Voor de beoordeling van een mogelijke individual and excessive burden is volgens de Staatssecretaris geen vaste maatstaf te geven.
Ad 5. De motivering voor de tweede crisisheffing is gelijk aan die voor de eerste.
Ad 6. De wetgever heeft de hem toekomende ruime beoordelingsmarge niet overschreden. Er is geen sprake van ongelijke behandeling of het onderscheid is gerechtvaardigd. De Staatssecretaris verwijst naar de conclusie in de aanhangige zaak nr. 15/00340 over de eerste eenmalige crisisheffing.
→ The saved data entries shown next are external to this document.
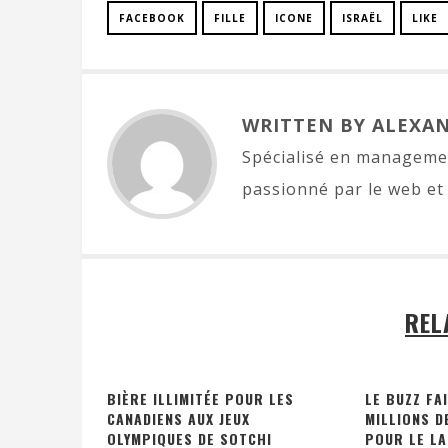
FACEBOOK
FILLE
ICONE
ISRAËL
LIKE
WRITTEN BY ALEXA
Spécialisé en managemen
passionné par le web et 
REL
BIÈRE ILLIMITÉE POUR LES
LE BUZZ FA
CANADIENS AUX JEUX
MILLIONS D
OLYMPIQUES DE SOTCHI
POUR LE L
De belanghebbende heeft als volgt gerepliceerd:
Het arrest Huitson is een schoolvoorbeeld van terugwerkende kracht die noodzakelijk is voor het tegengaan van kunstmatige belastingontwijkende constructies. De vergelijking met die zaak gaat daarom niet op. Als van misbruik of antifiscale anticipatie geen sprake is, moet een compelling reason voor terugwerkende kracht van belastingheffing voorhanden zijn, en dat is een strengere toets dan de vraag of de terugwerkende kracht devoid of reasonable foundation is. Er zijn wel redenen aangevoerd voor de crisisheffing op zichzelf, maar niet voor de terugwerkende kracht ervan. De voor de vormgeving van de crisisheffing aangevoerde eenmaligheid kan bezwaarlijk haar terugwerkende kracht rechtvaardigen, nu zij niet eenmalig is. De conclusie in zaak nr. 15/00340 separeert terecht het belang bij terugwerkende kracht van het belang bij de crisisheffing op zichzelf. Gezien de bedragen die de twee crisisheffingen hebben opgeleverd (€ 596 miljoen resp. € 617 miljoen), is aannemelijk dat haar jaarlijkse budgettaire doelstelling (€ 500 miljoen) ook wordt gehaald als het in die conclusie voorgestelde rechtsherstel wordt verleend. Dat rechtsherstel leidt immers in lang niet alle gevallen tot vermindering van de afgedragen crisisheffing. De Staatssecretaris lijkt de budgettaire gevolgen van rechtsherstel ter zake van slechts de terugwerkende kracht te overdrijven. Ingevolge het EHRM moet dat de rechter een effective remedy bieden. De zaken die de Staatssecretaris aanvoert waarin rechtsherstel aan de wetgever werd overgelaten, betroffen niet de ongedaanmaking van eigendomsgrond-rechtschending, maar ongedaanmaking van discriminatie, hetgeen een andere afweging vraagt. In casu kan volstaan worden met buiten toepassing laten van de crisisheffing voor zover zij terugwerkt, hetgeen geen politieke keuze vergt.
Hetgeen de Staatssecretaris opmerkt over een individual and excessive burden doet niet ter zake, nu de belanghebbende daar geen beroep op doet.
De Staatssecretaris heeft bij brief van 2 november 2015 laten weten dat hij niet zal dupliceren.